- What this task involves -
Count the lines of the items below that contain the string "Agosto", treating uppercase and lowercase letters as different, and give only the number.

Given records: Begin

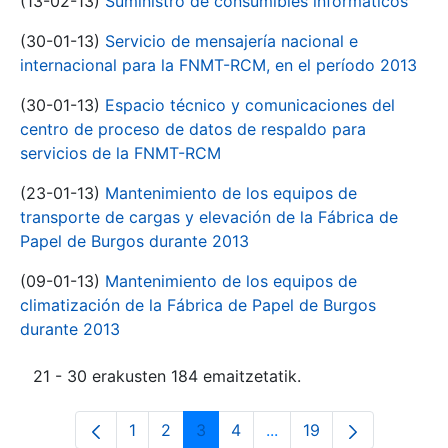
(13-02-13)
Suministro de consumibles informáticos
(30-01-13)
Servicio de mensajería nacional e
internacional para la FNMT-RCM, en el período 2013
(30-01-13)
Espacio técnico y comunicaciones del
centro de proceso de datos de respaldo para
servicios de la FNMT-RCM
(23-01-13)
Mantenimiento de los equipos de
transporte de cargas y elevación de la Fábrica de
Papel de Burgos durante 2013
(09-01-13)
Mantenimiento de los equipos de
climatización de la Fábrica de Papel de Burgos
durante 2013
21 - 30 erakusten 184 emaitzetatik.
1
2
3
4
...
19
Orrialdea
Orrialdea
Orrialdea
Orrialdea
Intermediate Pages Use
Orrialdea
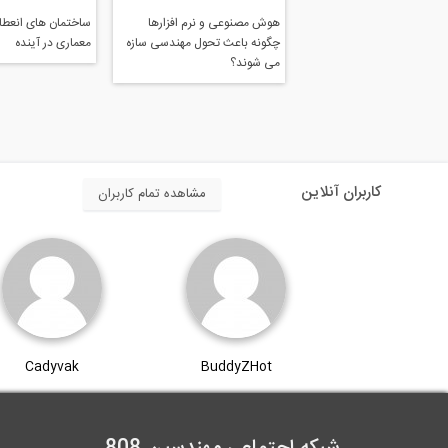
هوش مصنوعی و نرم افزارها
ساختمان های انعطاف
چگونه باعث تحول مهندسی سازه
معماری در آینده
می شوند؟
کاربران آنلاین
مشاهده تمام کاربران
Cadyvak
BuddyZHot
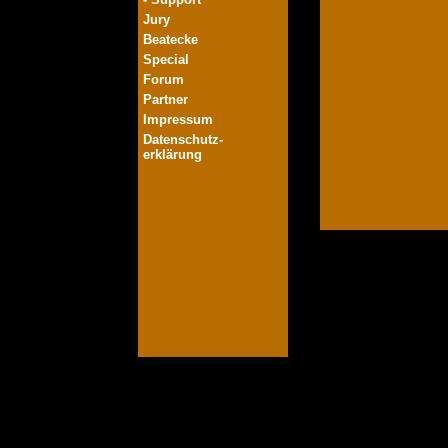
Jury
Beatecke
Special
Forum
Partner
Impressum
Datenschutz-
erklärung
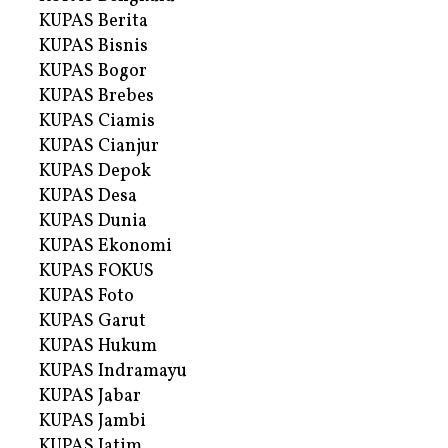
KUPAS Berita
KUPAS Bisnis
KUPAS Bogor
KUPAS Brebes
KUPAS Ciamis
KUPAS Cianjur
KUPAS Depok
KUPAS Desa
KUPAS Dunia
KUPAS Ekonomi
KUPAS FOKUS
KUPAS Foto
KUPAS Garut
KUPAS Hukum
KUPAS Indramayu
KUPAS Jabar
KUPAS Jambi
KUPAS Jatim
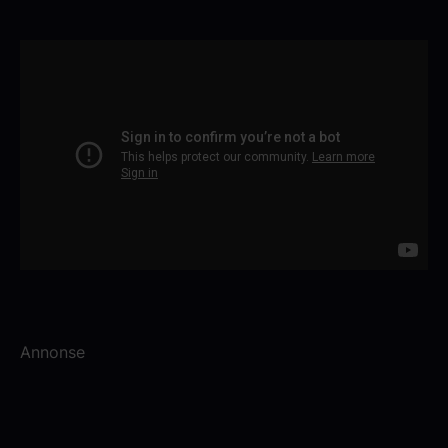
Annonse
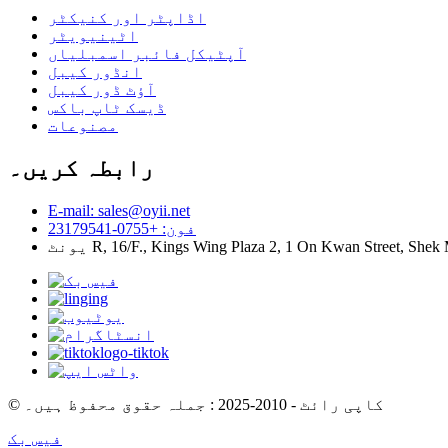
اڈاپٹر اور کنیکٹر
اٹینیویٹر
آپٹیکل فائبر اسمبلیاں
انڈور کیبل
آؤٹ ڈور کیبل
ڈیسک ٹاپ باکس
مصنوعات
رابطہ کریں۔
E-mail: sales@oyii.net
فون: +0755-23179541
R, 16/F., Kings Wing Plaza 2, 1 On Kwan Street, Shek Mu
© کاپی رائٹ - 2010-2025 : جملہ حقوق محفوظ ہیں۔
فیس بک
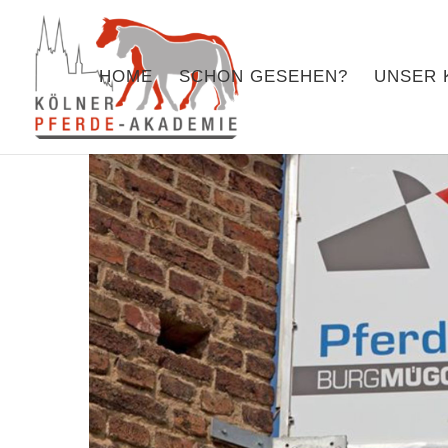
HOME
SCHON GESEHEN?
UNSER 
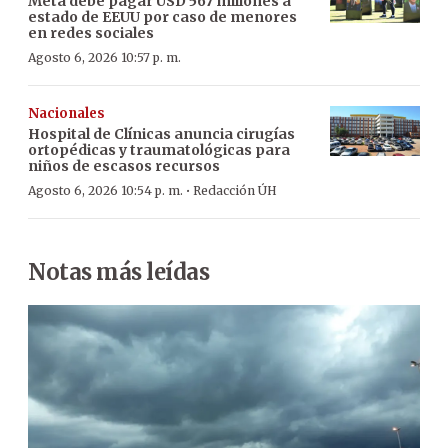
Meta debe pagar USD 567 millones a
estado de EEUU por caso de menores
en redes sociales
Agosto 6, 2026 10:57 p. m.
Nacionales
Hospital de Clínicas anuncia cirugías
ortopédicas y traumatológicas para
niños de escasos recursos
·
Agosto 6, 2026 10:54 p. m.
Redacción ÚH
Notas más leídas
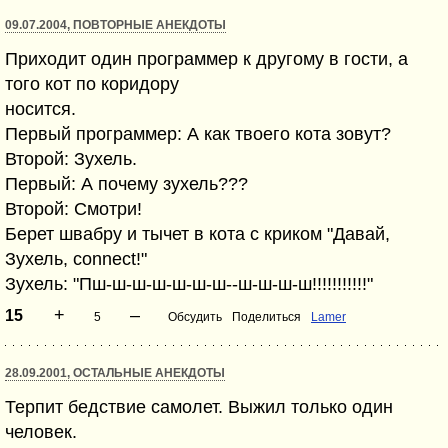
09.07.2004, ПОВТОРНЫЕ АНЕКДОТЫ
Приходит один программер к другому в гости, а
того кот по коридору
носится.
Первый программер: А как твоего кота зовут?
Второй: Зухель.
Первый: А почему зухель???
Второй: Смотри!
Берет швабру и тычет в кота с криком "Давай,
Зухель, connect!"
Зухель: "Пш-ш-ш-ш-ш-ш-ш--ш-ш-ш-ш!!!!!!!!!!!"
+
–
15
5
Обсудить
Поделиться
Lamer
28.09.2001, ОСТАЛЬНЫЕ АНЕКДОТЫ
Терпит бедствие самолет. Выжил только один
человек.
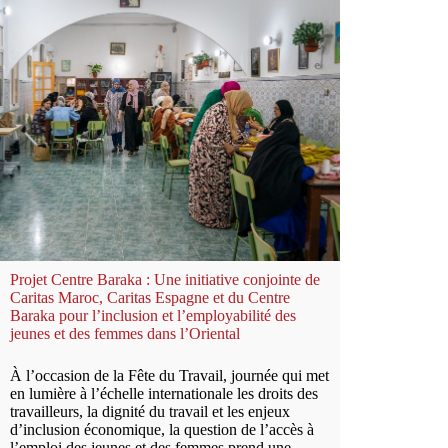
Projet Centre Baraka : Une initiative conjointe de
Caritas Maroc, Caritas Espagne et du Centre
Baraka pour l’inclusion et l’employabilité des
jeunes et des femmes dans l’Oriental
À l’occasion de la Fête du Travail, journée qui met
en lumière à l’échelle internationale les droits des
travailleurs, la dignité du travail et les enjeux
d’inclusion économique, la question de l’accès à
l’emploi des jeunes et des femmes prend une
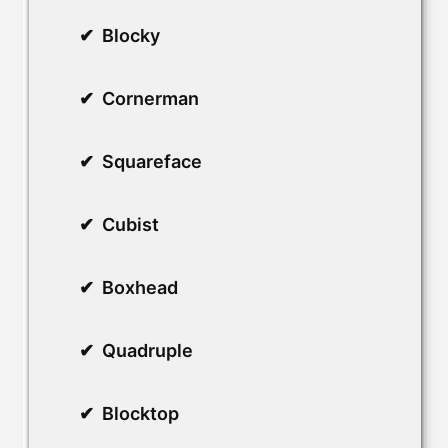
Blocky
Cornerman
Squareface
Cubist
Boxhead
Quadruple
Blocktop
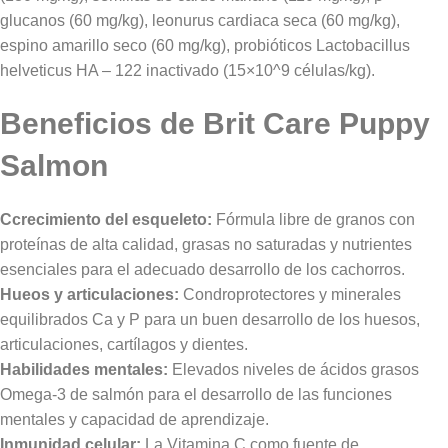
glucanos (60 mg/kg), leonurus cardiaca seca (60 mg/kg),
espino amarillo seco (60 mg/kg), probióticos Lactobacillus
helveticus HA – 122 inactivado (15×10^9 células/kg).
Beneficios de Brit Care Puppy
Salmon
Ccrecimiento del esqueleto:
Fórmula libre de granos con
proteínas de alta calidad, grasas no saturadas y nutrientes
esenciales para el adecuado desarrollo de los cachorros.
Hueos y articulaciones:
Condroprotectores y minerales
equilibrados Ca y P para un buen desarrollo de los huesos,
articulaciones, cartílagos y dientes.
Habilidades mentales:
Elevados niveles de ácidos grasos
Omega-3 de salmón para el desarrollo de las funciones
mentales y capacidad de aprendizaje.
Inmunidad celular:
La Vitamina C como fuente de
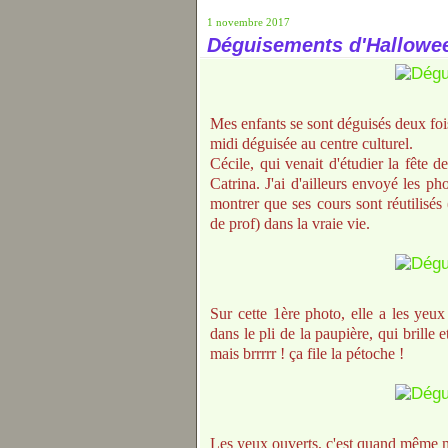
1 novembre 2017
Déguisements d'Hallowe
Mes enfants se sont déguisés deux foi
midi déguisée au centre culturel.
Cécile, qui venait d'étudier la fête 
Catrina. J'ai d'ailleurs envoyé les ph
montrer que ses cours sont réutilisés
de prof) dans la vraie vie.
Sur cette 1ère photo, elle a les yeux
dans le pli de la paupière, qui brille 
mais brrrrr ! ça file la pétoche !
Les yeux ouverts, c'est quand même m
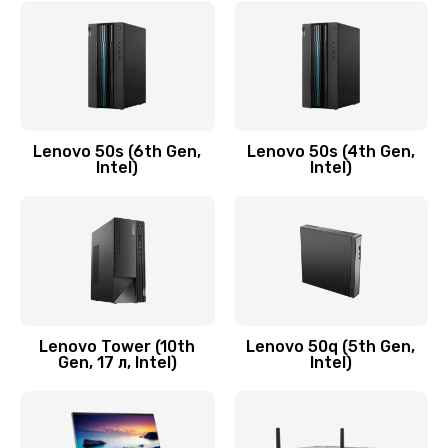
790 руб.
Заказать
Замена модуля HDMI
590 руб.
Lenovo 50s (6th Gen,
Lenovo 50s (4th Gen,
Intel)
Intel)
Заказать
Замена задней крышки устройства
790 руб.
Заказать
Замена микросхемы (звук, контроллер,
Lenovo Tower (10th
Lenovo 50q (5th Gen,
Gen, 17 л, Intel)
Intel)
процессор)
2100 руб.
Заказать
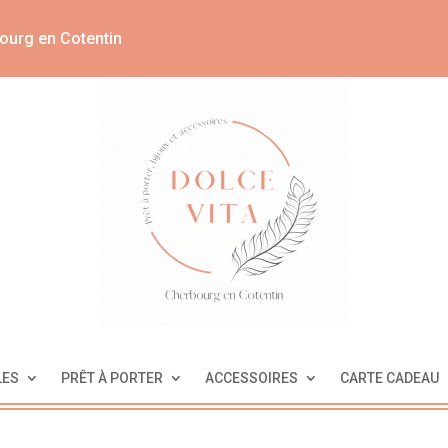
ourg en Cotentin
LES
PRÊT À PORTER
ACCESSOIRES
CARTE CADEAU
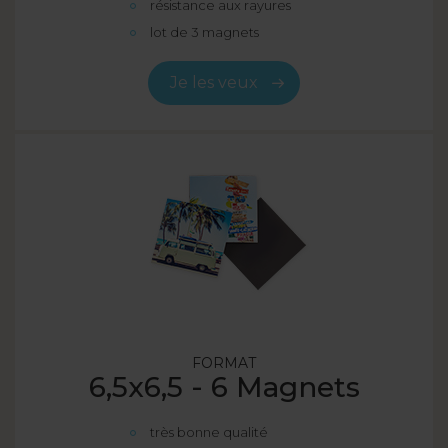
résistance aux rayures
lot de 3 magnets
Je les veux
FORMAT
6,5x6,5 - 6 Magnets
très bonne qualité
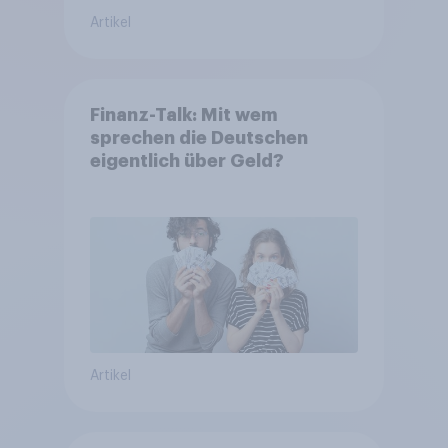
Artikel
Finanz-Talk: Mit wem
sprechen die Deutschen
eigentlich über Geld?
Artikel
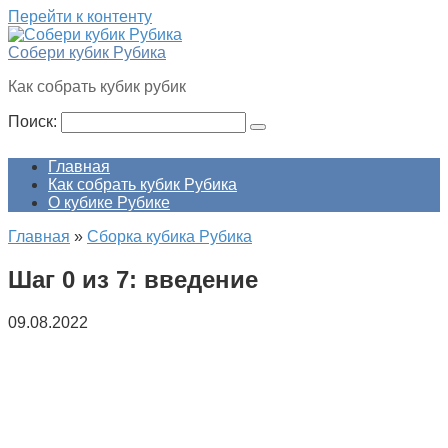
Перейти к контенту
Собери кубик Рубика
Как собрать кубик рубик
Поиск:
Главная
Как собрать кубик Рубика
О кубике Рубике
Главная
»
Сборка кубика Рубика
Шаг 0 из 7: введение
09.08.2022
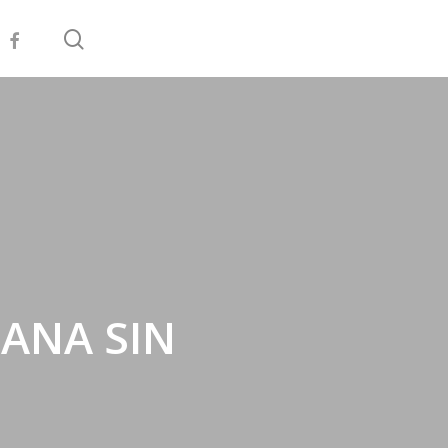
search
facebook
ANA SIN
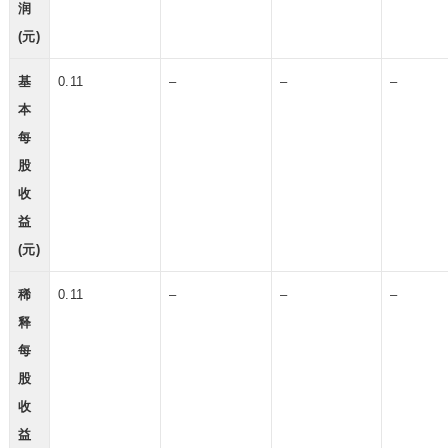
润
(元)
基
0.11
–
–
–
本
每
股
收
益
(元)
稀
0.11
–
–
–
释
每
股
收
益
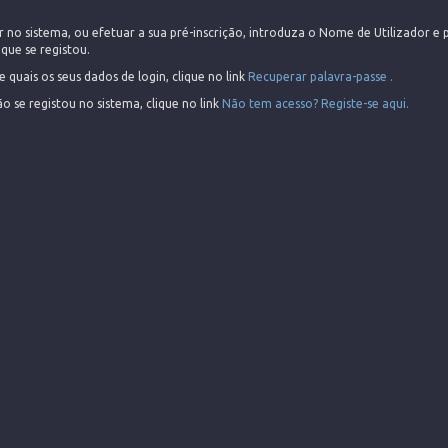
r no sistema, ou efetuar a sua pré-inscrição, introduza o Nome de Utilizador e 
que se registou.
 quais os seus dados de login, clique no link
Recuperar palavra-passe .
ão se registou no sistema, clique no link
Não tem acesso? Registe-se aqui.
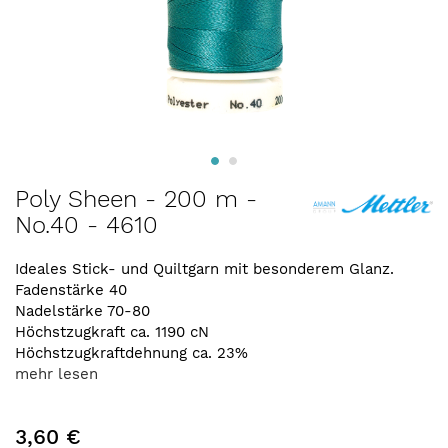
Zum
Poly Sheen - 200 m -
Anfang
No.40 - 4610
der
Bildergalerie
springen
Ideales Stick- und Quiltgarn mit besonderem Glanz.
Fadenstärke 40
Nadelstärke 70-80
Höchstzugkraft ca. 1190 cN
Höchstzugkraftdehnung ca. 23%
mehr lesen
3,60 €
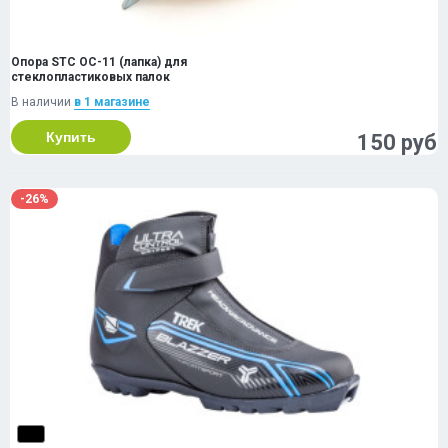
Опора STC ОС-11 (лапка) для
стеклопластиковых палок
В наличии
в 1 магазинe
Купить
150 руб
-26%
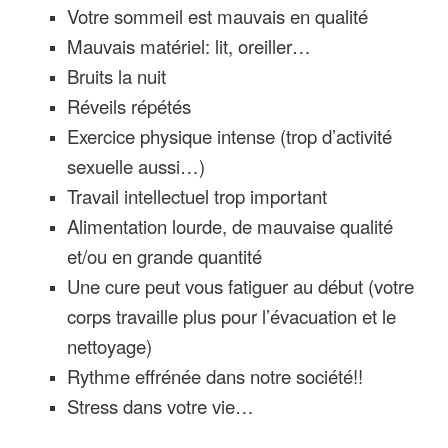
Votre sommeil est mauvais en qualité
Mauvais matériel: lit, oreiller…
Bruits la nuit
Réveils répétés
Exercice physique intense (trop d’activité
sexuelle aussi…)
Travail intellectuel trop important
Alimentation lourde, de mauvaise qualité
et/ou en grande quantité
Une cure peut vous fatiguer au début (votre
corps travaille plus pour l’évacuation et le
nettoyage)
Rythme effrénée dans notre société!!
Stress dans votre vie…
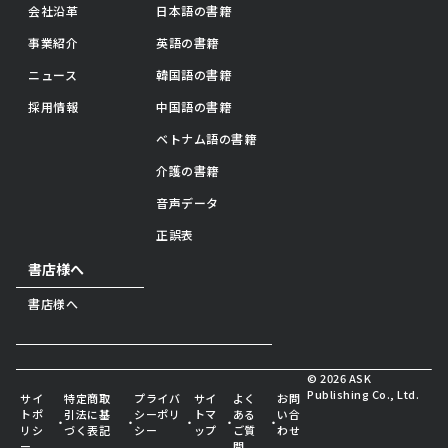
会社沿革
日本語の書籍
事業紹介
英語の書籍
ニュース
韓国語の書籍
採用情報
中国語の書籍
ベトナム語の書籍
介護の書籍
音声データ
正誤表
書店様へ
書店様へ
© 2026 ASK
Publishing Co., Ltd.
サイ
特定商取
プライバ
サイ
よく
お問
トポ
引法に基
シーポリ
トマ
ある
い合
・
・
・
・
・
リシ
づく表記
シー
ップ
ご質
わせ
ー
問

Given records: End

- Result for this task -
2